There are a few large projects out to bid that will carry contractors over into 2015 but the market is shutting down for the holidays. Last week there were a few projects bidding that stood out as the backlog-builders for next year.

Mechanicsburg-based Lobar Inc. struck twice, getting low on a $7.8 million wastewater project in Masontown WV and the general trades piece of the $40 million Montour K-4. The 3 low bidders on Montour were:

1) Lobar – $28,973,000; 2) Burchick – $29,596,000; 3) Nello – $29,867,000

Bethel Park’s $6.6 million Fire Station came in under budget, with TOMLYN edging Yarborough Construction. Those results were:

1) TOMLYN – $6,613,000; 2) Yarborough – $6,644,000; 3) DiMarco – $6,709,000

The jury is still out on how the year will kick off in 2015. Right now the total contracting volume for 2014 looks like it will be better than I expected just 60 days ago. Fourth quarter volume will be above $700 million – a good omen for 2015. The total for 2014 should end up around $2.65 billion. There are a lot of $15-30 million opportunities hanging around ready to get to the streets. If these pop in the first quarter, contractors should be happier sooner rather than later.

The forecast for 2015 looks very positive. There are a few potential problems lurking but contracting volume should exceed $3 billion, possibly even $4 billion if the cracker gets going earlier in the year.

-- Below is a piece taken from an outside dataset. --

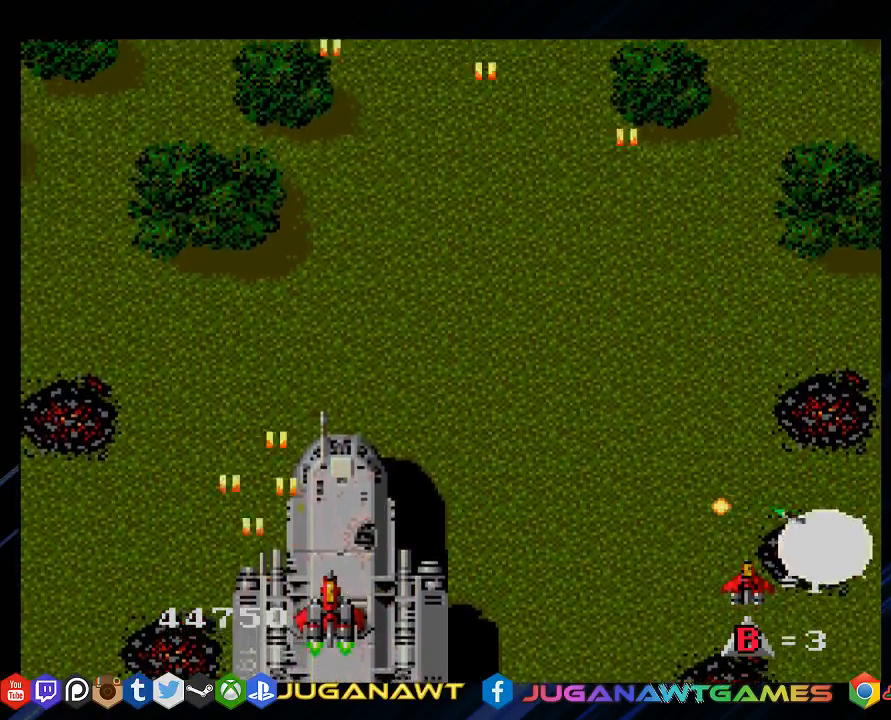
{"buttons": ["SQUARE", "DPAD_UP"], "left_stick": "center", "right_stick": "center", "events": [[350, "DPAD_UP", "down"]]}
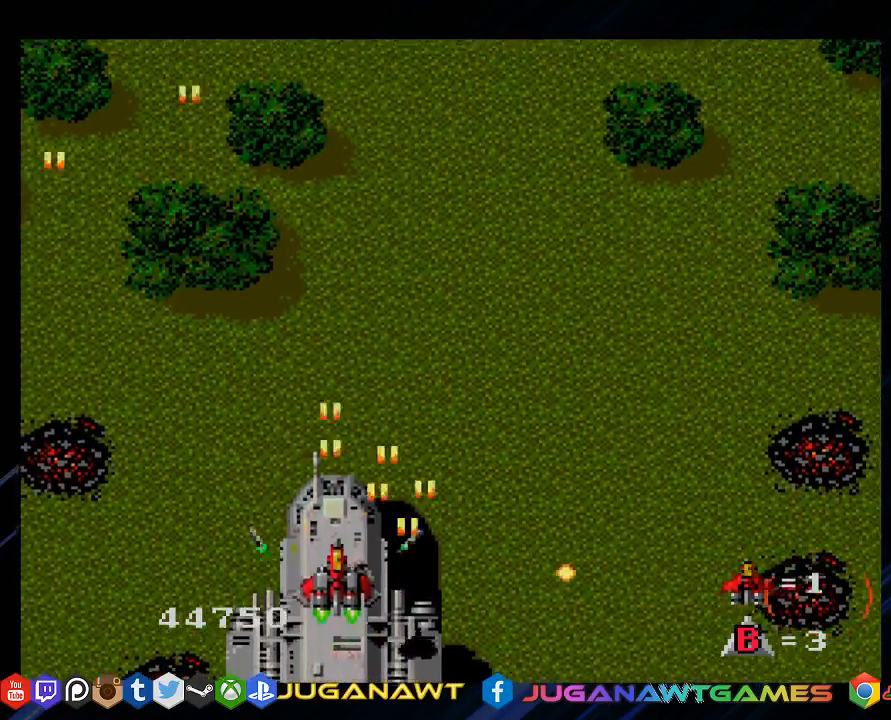
{"buttons": ["SQUARE", "DPAD_RIGHT"], "left_stick": "center", "right_stick": "center", "events": [[217, "DPAD_RIGHT", "down"], [500, "DPAD_UP", "up"]]}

Thoughts on the Astorino/Cannon Merger

This morning’s Post-Gazette story on CannonDesign’s acquisition of Astorino followed a few days of rumors of the deal and has of course spawned its share of speculation about the deal. Given Cannon’s reach and the fact that the firm has regularly – if not frequently – worked in the Pittsburgh market, it seems like Cannon could gain market share without buying Astorino. If you look at Cannon’s announcement of the deal, however, you get some insight about the motive.

I haven’t spoken to Lou Astorino yet and Cannon’s CEO Gary Miller is out of the office, so what follows is speculation. Cannon positions the acquisition as the merger of two like-minded firms serving similar clients. They point out that the two firms have worked together before and share similar philosophies. Once you get into the meat of the news you see that Cannon makes a point of touting the additional capabilities that Astorino Development’s design/build team brings. This construction management arm, that Lou P. Astorino leads, is the value that the Astorino side brings to the table. Astorino’s resume is impressive (how many companies can boast PNC, the Pirates and the Pope as clients?) but no more so than Cannon’s; and Cannon’s billings are roughly 14 times that of Astorino’s. But Cannon didn’t have that construction resume.

Delivery methods are evolving. It was Lou Astorino’s recognition of this fact that led to the launching of the construction management group. I believe it’s more than a gesture that Lou P. is going to lead the design/build operation from Pittsburgh. Whether it’s design-led design/build or just the opportunity to act as as CM-at-risk, Cannon now has capabilities to serve clients that are looking at streamlining the process with an alternative delivery method. In particular, healthcare clients – one of Cannon’s major client groups – are looking at ways to deliver expensive construction with less cost and more predictable outcomes. Highmark/AHN has used Astorino that way. Other large CM/design firms are pitching a modular approach to hospital construction. This puts Cannon in the mix with competitors that it couldn’t joust with before.